Have you already implemented price increases?
In some cases, yes, we have.
Some companies have engaged in M&A recently. Given your strong position, have you considered looking at additional acquisitions?
We consistently have an appetite for acquisitions and regularly look for opportunities. Our balance sheet is strong, allowing us to explore potential deals. Yes, we're always looking.
What would be the maximum level of leverage you would consider for a deal?
I don’t want to go there. We'd consider leveraging for the right deal, but we won’t bet the whole company on one acquisition, unlike others who do. We won't unbalance the company over a single acquisition.
You spoke previously about ramping up international efforts for sales growth. Did international sales grow in line with the company or higher or lower this fiscal year?
International sales increased slightly, but were also affected by the pandemic. Therefore, they didn’t perform as well as we expected. We anticipate that will improve moving forward.
Are international sales primarily through brick-and-mortar, or are you also doing some e-commerce internationally?
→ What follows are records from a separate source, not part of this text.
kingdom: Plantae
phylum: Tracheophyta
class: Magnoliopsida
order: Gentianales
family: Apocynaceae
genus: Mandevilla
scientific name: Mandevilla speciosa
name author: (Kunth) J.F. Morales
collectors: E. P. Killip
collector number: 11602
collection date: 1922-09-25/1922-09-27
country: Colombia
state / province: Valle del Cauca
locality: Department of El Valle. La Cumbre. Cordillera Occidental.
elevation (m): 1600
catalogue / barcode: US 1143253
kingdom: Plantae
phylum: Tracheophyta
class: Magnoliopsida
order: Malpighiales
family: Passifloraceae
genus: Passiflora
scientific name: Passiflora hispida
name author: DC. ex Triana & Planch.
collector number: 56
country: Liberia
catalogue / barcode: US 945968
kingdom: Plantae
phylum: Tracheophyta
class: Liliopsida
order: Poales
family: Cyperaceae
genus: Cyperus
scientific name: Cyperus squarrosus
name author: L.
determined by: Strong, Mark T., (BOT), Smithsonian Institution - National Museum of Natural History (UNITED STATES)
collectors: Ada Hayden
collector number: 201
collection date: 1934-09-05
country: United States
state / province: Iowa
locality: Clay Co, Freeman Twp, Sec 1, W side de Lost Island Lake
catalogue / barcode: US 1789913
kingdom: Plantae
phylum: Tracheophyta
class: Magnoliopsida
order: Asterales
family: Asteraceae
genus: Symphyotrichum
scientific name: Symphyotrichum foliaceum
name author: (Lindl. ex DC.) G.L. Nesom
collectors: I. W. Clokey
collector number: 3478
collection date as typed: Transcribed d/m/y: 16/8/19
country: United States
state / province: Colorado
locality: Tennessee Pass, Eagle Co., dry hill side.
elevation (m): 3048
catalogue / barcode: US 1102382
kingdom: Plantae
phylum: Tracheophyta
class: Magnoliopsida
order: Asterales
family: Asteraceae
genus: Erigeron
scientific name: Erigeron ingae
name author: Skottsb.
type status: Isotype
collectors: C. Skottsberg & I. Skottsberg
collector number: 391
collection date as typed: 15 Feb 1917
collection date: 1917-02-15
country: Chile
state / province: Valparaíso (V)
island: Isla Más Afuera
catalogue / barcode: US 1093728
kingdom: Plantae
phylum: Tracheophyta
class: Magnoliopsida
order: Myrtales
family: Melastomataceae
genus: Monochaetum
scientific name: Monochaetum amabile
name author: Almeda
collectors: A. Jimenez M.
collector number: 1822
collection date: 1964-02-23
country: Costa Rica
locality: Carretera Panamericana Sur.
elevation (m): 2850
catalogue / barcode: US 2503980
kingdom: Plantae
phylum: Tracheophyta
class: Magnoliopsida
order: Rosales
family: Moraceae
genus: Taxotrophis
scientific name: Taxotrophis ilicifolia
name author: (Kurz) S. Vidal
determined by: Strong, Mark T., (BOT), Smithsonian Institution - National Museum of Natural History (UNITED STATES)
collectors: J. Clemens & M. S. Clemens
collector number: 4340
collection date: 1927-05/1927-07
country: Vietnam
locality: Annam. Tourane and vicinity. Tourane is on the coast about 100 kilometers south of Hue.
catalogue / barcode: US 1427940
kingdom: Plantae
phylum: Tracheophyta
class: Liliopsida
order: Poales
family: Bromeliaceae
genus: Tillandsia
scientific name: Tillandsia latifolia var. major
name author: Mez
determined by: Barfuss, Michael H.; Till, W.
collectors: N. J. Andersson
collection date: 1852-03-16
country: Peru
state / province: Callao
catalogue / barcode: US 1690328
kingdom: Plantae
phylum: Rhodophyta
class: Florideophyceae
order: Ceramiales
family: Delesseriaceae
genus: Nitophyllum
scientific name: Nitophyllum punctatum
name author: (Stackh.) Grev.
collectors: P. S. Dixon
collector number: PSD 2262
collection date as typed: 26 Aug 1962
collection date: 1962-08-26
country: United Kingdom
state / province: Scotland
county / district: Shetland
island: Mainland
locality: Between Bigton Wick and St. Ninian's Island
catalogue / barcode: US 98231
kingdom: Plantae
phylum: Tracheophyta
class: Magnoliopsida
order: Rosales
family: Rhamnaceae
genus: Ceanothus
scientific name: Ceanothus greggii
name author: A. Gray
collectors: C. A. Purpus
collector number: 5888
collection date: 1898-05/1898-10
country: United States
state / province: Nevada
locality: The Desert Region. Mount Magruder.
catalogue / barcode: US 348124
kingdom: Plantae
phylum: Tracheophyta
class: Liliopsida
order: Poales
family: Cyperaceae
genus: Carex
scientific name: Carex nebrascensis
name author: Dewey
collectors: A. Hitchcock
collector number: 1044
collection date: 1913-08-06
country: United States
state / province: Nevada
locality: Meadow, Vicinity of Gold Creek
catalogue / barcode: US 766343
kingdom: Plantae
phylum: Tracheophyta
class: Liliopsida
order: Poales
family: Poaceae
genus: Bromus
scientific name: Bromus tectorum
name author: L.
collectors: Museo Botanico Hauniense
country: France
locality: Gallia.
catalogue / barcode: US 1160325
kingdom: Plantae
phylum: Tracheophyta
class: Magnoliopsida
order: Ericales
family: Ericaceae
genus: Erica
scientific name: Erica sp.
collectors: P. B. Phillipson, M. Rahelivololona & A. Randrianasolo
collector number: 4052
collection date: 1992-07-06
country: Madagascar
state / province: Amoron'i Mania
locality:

No, we're doing both. We're active in both brick-and-mortar and e-commerce internationally.
Our next question will come from John Adessa with Pinnacle.
Good morning, everyone. Thanks for the insight on Carousel. It's helpful to know what happened there. Are there any legacy assets that you might be able to leverage moving forward? You still own the brand, and there's likely a detailed customer list with emails. Are there any fixed assets that could be useful?
Yes, John, most notably, we still own the brand, the website, and the large library of artwork, which can be transferred to some of our other products and divisions. However, in terms of hard assets, we don't have much transferable since we don't do domestic manufacturing elsewhere.
Will there be any initiative to cross-sell those email addresses with your other brands?
The email addresses are direct-to-consumer. Our other division sells through retailers and drop ships for them. These addresses aren't transferrable.
Has your experience with Carousel influenced your appetite for additional direct-to-consumer ventures going forward?
Yes, it has without a doubt. We've learned a lot, particularly that made in the USA products are quite expensive. The consumer is reluctant to pay these higher prices. Discounts and advertising costs to elevate visibility online can be quite steep as well. Therefore, direct-to-consumer isn't as appealing as it may seem. We regret having to make this decision, but as a company, we have a history of making tough calls when necessary.
This concludes the question-and-answer session. I'll turn the conference back over to Randall Chestnut for any closing remarks.
Cole, thank you very much. And thanks to everyone who was on the call today. Just a few quick closing comments: as we began fiscal year 2021, there were concerns about the year due to COVID-19, which we shared. Our staff quickly adapted, leading to a significant increase in internet sales as we've alluded to earlier. We'd like to thank all of our employees, suppliers, customers, and valued shareholders for making fiscal year 2021 a good year. To reiterate, fiscal year 2021 was a great year. Thank you again, and we look forward to speaking with you at the end of the first quarter. Have a good day.
Bye.
Thanks.
The conference is now concluded. Thank you for attending today's presentation. You may now disconnect your lines.